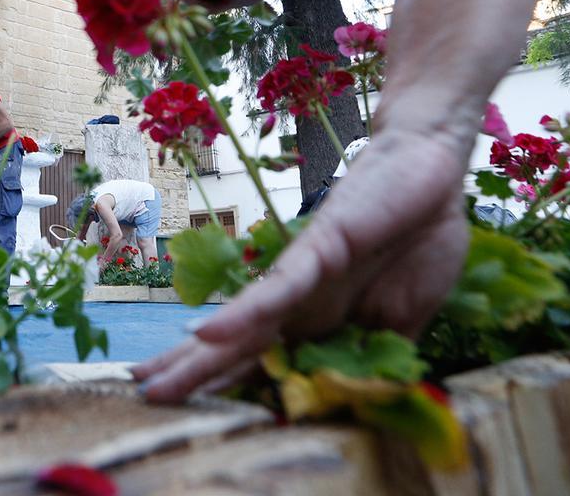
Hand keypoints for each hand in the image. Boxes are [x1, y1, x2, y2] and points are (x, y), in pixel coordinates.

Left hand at [132, 127, 470, 401]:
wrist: (431, 165)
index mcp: (319, 318)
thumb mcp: (405, 317)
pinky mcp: (317, 249)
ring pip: (242, 325)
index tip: (181, 404)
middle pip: (237, 347)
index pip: (262, 360)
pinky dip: (245, 312)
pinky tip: (207, 333)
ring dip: (198, 357)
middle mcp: (300, 300)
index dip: (224, 382)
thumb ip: (379, 354)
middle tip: (138, 396)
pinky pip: (278, 288)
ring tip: (151, 382)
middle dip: (190, 375)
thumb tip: (356, 398)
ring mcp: (304, 275)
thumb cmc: (417, 237)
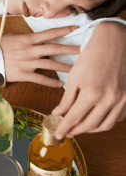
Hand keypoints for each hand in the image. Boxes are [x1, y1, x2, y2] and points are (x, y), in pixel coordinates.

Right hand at [0, 26, 79, 86]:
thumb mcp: (12, 37)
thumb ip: (26, 38)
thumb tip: (36, 37)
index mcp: (28, 39)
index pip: (49, 33)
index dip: (63, 30)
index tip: (76, 28)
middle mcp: (30, 50)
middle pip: (54, 48)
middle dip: (70, 49)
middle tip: (83, 50)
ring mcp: (28, 63)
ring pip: (51, 64)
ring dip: (65, 67)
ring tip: (76, 70)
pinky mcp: (24, 74)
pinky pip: (41, 79)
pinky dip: (52, 82)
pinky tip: (61, 85)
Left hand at [52, 21, 125, 138]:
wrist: (115, 41)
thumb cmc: (92, 55)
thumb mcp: (75, 76)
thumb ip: (67, 98)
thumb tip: (58, 114)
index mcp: (92, 92)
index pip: (74, 118)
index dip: (64, 128)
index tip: (58, 134)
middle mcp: (109, 99)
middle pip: (89, 125)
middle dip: (76, 130)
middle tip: (68, 131)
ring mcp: (121, 99)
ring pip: (105, 125)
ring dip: (91, 129)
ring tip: (80, 127)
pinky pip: (117, 117)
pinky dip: (106, 121)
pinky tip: (97, 118)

_____

* **TASK BRIEF**: Set the material above down again word for word. Include none of its pictures.

* **RESPONSE BOX**:
Hand keypoints for each hand in the image. Boxes are [x1, y1, x2, y2] and points are (x, y), in pixel coordinates.

Left hand at [132, 127, 470, 401]:
wrist: (431, 165)
index mcp: (319, 318)
thumb mcp: (405, 317)
pinky mcp: (317, 249)
ring pip: (242, 325)
index tip: (181, 404)
middle pip: (237, 347)
index pip: (262, 360)
pinky dip: (245, 312)
pinky tip: (207, 333)
ring dip: (198, 357)
middle mcp: (300, 300)
index dip: (224, 382)
thumb ip: (379, 354)
middle tip: (138, 396)
pinky pip: (278, 288)
ring tip: (151, 382)
middle dip: (190, 375)
thumb tip: (356, 398)
ring mcp: (304, 275)
thumb cmc: (417, 237)
Hand keypoints for each hand in the image. Boxes are [x1, y1, x2, y2] and points are (x, y), in pixel coordinates.

Right hand at [0, 26, 79, 86]:
thumb mcp: (12, 37)
thumb ip: (26, 38)
thumb tip: (36, 37)
index mcp: (28, 39)
index pip: (49, 33)
index dip: (63, 30)
index tip: (76, 28)
middle mcp: (30, 50)
middle pip: (54, 48)
middle dip: (70, 49)
middle tip: (83, 50)
ring mcp: (28, 63)
ring pip: (51, 64)
ring dip: (65, 67)
ring tip: (76, 70)
pinky mcp: (24, 74)
pinky pip: (41, 79)
pinky dip: (52, 82)
pinky tip: (61, 85)
Left hand at [52, 21, 125, 138]:
wrist: (115, 41)
thumb cmc: (92, 55)
thumb mcp: (75, 76)
thumb ip: (67, 98)
thumb tip: (58, 114)
index mcp: (92, 92)
index pip: (74, 118)
index dip: (64, 128)
index tip: (58, 134)
middle mcp: (109, 99)
middle pip: (89, 125)
middle dip: (76, 130)
middle tip: (68, 131)
ring mcp: (121, 99)
ring pip: (105, 125)
ring dip: (91, 129)
ring tip: (80, 127)
pinky pip: (117, 117)
pinky dip: (106, 121)
pinky tip: (97, 118)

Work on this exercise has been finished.